> **Excerpted data**
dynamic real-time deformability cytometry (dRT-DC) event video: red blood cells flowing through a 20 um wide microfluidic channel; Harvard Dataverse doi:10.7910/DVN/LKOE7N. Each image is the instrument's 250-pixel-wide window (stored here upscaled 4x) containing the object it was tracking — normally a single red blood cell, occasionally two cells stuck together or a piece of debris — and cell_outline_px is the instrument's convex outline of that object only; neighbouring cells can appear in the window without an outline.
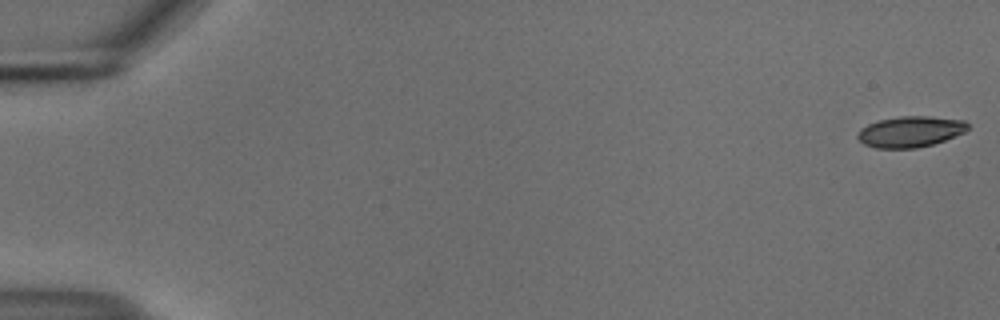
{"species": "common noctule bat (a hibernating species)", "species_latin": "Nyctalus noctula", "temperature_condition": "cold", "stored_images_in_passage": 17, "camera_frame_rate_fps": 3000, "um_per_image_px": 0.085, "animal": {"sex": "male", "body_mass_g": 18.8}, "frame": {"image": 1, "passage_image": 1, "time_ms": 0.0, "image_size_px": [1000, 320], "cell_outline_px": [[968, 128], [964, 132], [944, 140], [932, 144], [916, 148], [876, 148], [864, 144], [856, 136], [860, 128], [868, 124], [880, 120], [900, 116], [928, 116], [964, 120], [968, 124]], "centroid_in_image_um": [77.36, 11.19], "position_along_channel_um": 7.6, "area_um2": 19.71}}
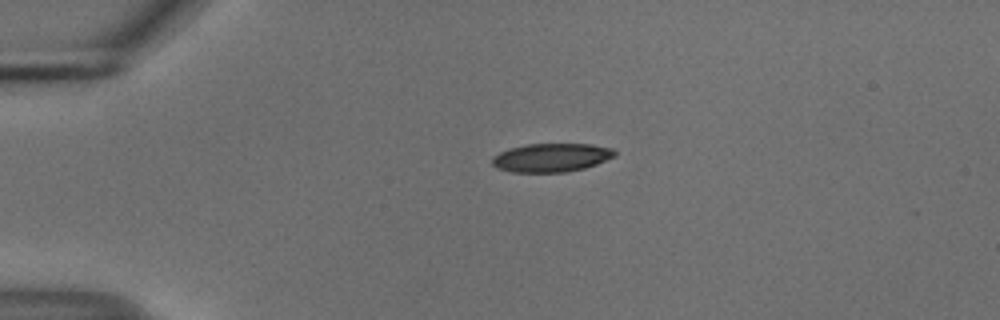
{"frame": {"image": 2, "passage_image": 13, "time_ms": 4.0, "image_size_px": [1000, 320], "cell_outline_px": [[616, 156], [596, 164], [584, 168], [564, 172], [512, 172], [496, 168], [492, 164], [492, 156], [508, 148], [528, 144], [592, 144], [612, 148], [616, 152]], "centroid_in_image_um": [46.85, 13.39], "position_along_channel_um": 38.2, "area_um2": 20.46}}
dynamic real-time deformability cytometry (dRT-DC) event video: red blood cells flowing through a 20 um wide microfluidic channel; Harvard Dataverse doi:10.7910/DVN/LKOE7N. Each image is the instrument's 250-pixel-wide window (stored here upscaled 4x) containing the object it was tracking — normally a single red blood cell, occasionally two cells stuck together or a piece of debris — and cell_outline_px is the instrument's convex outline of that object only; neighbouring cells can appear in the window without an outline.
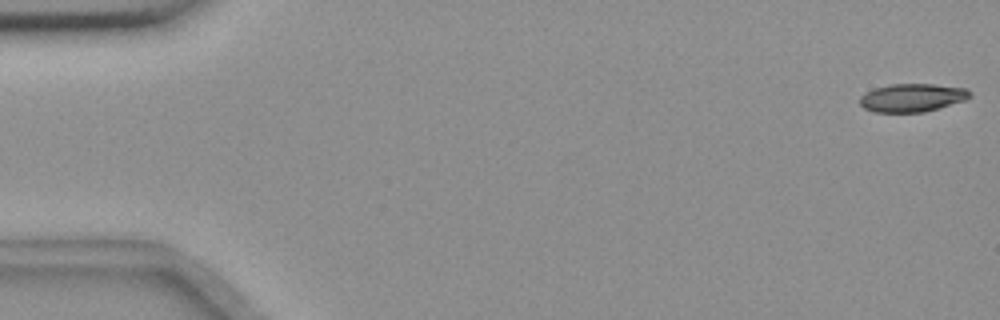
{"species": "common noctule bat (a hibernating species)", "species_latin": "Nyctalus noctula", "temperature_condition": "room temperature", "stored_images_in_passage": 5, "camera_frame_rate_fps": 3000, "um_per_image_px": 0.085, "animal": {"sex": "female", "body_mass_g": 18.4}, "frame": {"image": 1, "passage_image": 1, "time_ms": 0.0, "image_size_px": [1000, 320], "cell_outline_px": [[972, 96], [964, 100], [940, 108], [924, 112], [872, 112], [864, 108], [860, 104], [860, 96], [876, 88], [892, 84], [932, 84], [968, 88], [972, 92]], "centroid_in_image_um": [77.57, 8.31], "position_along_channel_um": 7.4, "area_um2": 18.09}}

> **Work to be completed**
Copy the records word for word, leaving no picture in the copy.

> **Expected answer**
dynamic real-time deformability cytometry (dRT-DC) event video: red blood cells flowing through a 20 um wide microfluidic channel; Harvard Dataverse doi:10.7910/DVN/LKOE7N. Each image is the instrument's 250-pixel-wide window (stored here upscaled 4x) containing the object it was tracking — normally a single red blood cell, occasionally two cells stuck together or a piece of debris — and cell_outline_px is the instrument's convex outline of that object only; neighbouring cells can appear in the window without an outline.
{"species": "common noctule bat (a hibernating species)", "species_latin": "Nyctalus noctula", "temperature_condition": "cold", "stored_images_in_passage": 17, "camera_frame_rate_fps": 3000, "um_per_image_px": 0.085, "animal": {"sex": "male", "body_mass_g": 18.8}, "frame": {"image": 1, "passage_image": 1, "time_ms": 0.0, "image_size_px": [1000, 320], "cell_outline_px": [[968, 128], [964, 132], [944, 140], [932, 144], [916, 148], [876, 148], [864, 144], [856, 136], [860, 128], [868, 124], [880, 120], [900, 116], [928, 116], [964, 120], [968, 124]], "centroid_in_image_um": [77.36, 11.19], "position_along_channel_um": 7.6, "area_um2": 19.71}}
{"frame": {"image": 2, "passage_image": 13, "time_ms": 4.0, "image_size_px": [1000, 320], "cell_outline_px": [[616, 156], [596, 164], [584, 168], [564, 172], [512, 172], [496, 168], [492, 164], [492, 156], [508, 148], [528, 144], [592, 144], [612, 148], [616, 152]], "centroid_in_image_um": [46.85, 13.39], "position_along_channel_um": 38.2, "area_um2": 20.46}}
dynamic real-time deformability cytometry (dRT-DC) event video: red blood cells flowing through a 20 um wide microfluidic channel; Harvard Dataverse doi:10.7910/DVN/LKOE7N. Each image is the instrument's 250-pixel-wide window (stored here upscaled 4x) containing the object it was tracking — normally a single red blood cell, occasionally two cells stuck together or a piece of debris — and cell_outline_px is the instrument's convex outline of that object only; neighbouring cells can appear in the window without an outline.
{"species": "common noctule bat (a hibernating species)", "species_latin": "Nyctalus noctula", "temperature_condition": "room temperature", "stored_images_in_passage": 5, "camera_frame_rate_fps": 3000, "um_per_image_px": 0.085, "animal": {"sex": "female", "body_mass_g": 18.4}, "frame": {"image": 1, "passage_image": 1, "time_ms": 0.0, "image_size_px": [1000, 320], "cell_outline_px": [[972, 96], [964, 100], [940, 108], [924, 112], [872, 112], [864, 108], [860, 104], [860, 96], [876, 88], [892, 84], [932, 84], [968, 88], [972, 92]], "centroid_in_image_um": [77.57, 8.31], "position_along_channel_um": 7.4, "area_um2": 18.09}}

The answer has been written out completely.